US BLAMES DR FOR DRUG SMUGGLING SURGE
The Dominican Republic is now the main Caribbean transit route for drugs to the United States, say U.S. officials.
In an interview with Reuters news service, Lt. Col. James Love of the U.S. Joint Interagency Task Force South in Key West was highly critical of the DR, when he said, "This country has lost the control of its airspace."
Lt. Col. Love is director of planning and policy at the Joint Interagency Task Force which tracks drug trafficking through the Caribbean and Central and South America.
The U.S State Department in a recent report announced that the Dominican Republic and Haiti saw a 38 percent increase in drug smuggling flights last year, with the bulk of the increase happening in the DR.
Most of the drugs are coming from Venezuela, say officials, using small, single-engine Cessna airplanes. It takes around seven hours for a plane to reach the DR from Venezuela, drop off tightly packed bales of cocaine onto Dominican soil from the air, and return to Venezuela for another load.
Lt. Col. Love said in 2005, they identified 33 suspected drug flights to the Dominican Republic, and 26 into Haiti. In 2007, Haiti had just 18, while the DR had 107.

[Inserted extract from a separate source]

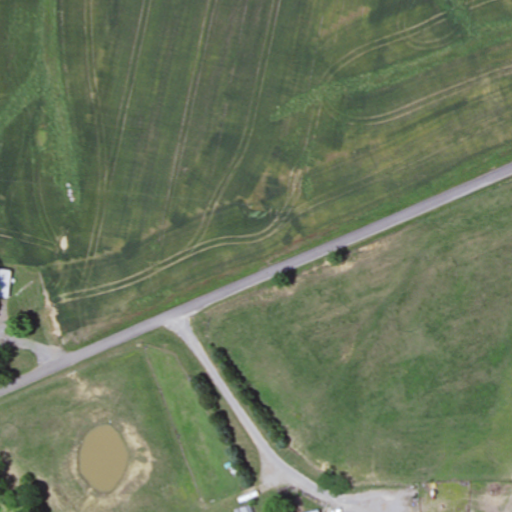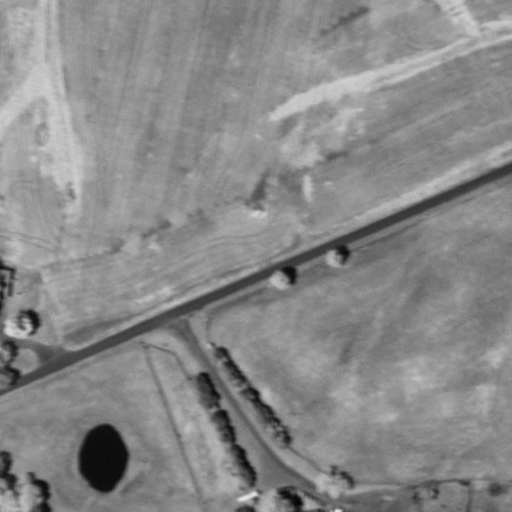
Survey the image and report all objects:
road: (256, 280)
building: (5, 284)
building: (321, 511)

In 2006, flights from Venezuela to the DR surged 167 percent.
"The drug traffickers are having trouble doing business in Haiti," said Lt. Col. James Patterson, an aide to Love, when asked why the drugs transhipment was increasing in the DR rather than Haiti.

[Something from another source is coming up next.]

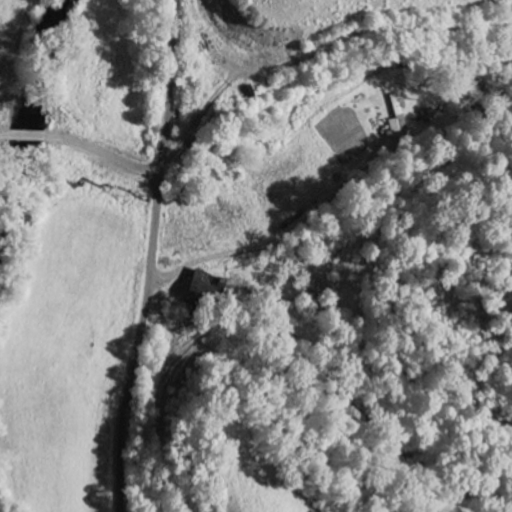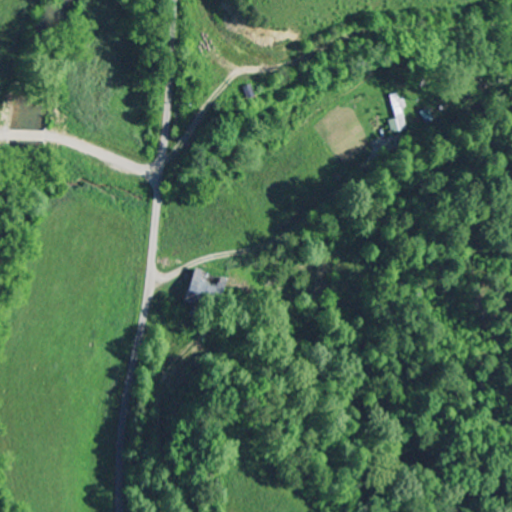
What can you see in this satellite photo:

"It's easier, it's cheaper," he added, saying there were any number of reasons why traffickers might prefer doing business in one country over another.
Another U.S. counternarcotics official concurred that the unrest in Haiti made it more difficult for drug smugglers, adding, "It's not a very stable environment to do business in."
The State Department’s report in March this year was also critical of the government indicating that both Haiti and the Dominican Republic suffered from the “corrosive effects of corruption and weak government institutions”.
The DR’s proximity to Puerto Rico also makes it an easy springboard for shipments to the U.S. mainland, and the fact that it is a hub for international shipping.
"At some point, there's got to be a peak here," said Patterson, when asked about possible limits to the Dominican Republic's expanding role in the drug trade.
"At some point, they're going to go somewhere else," he said of the smugglers.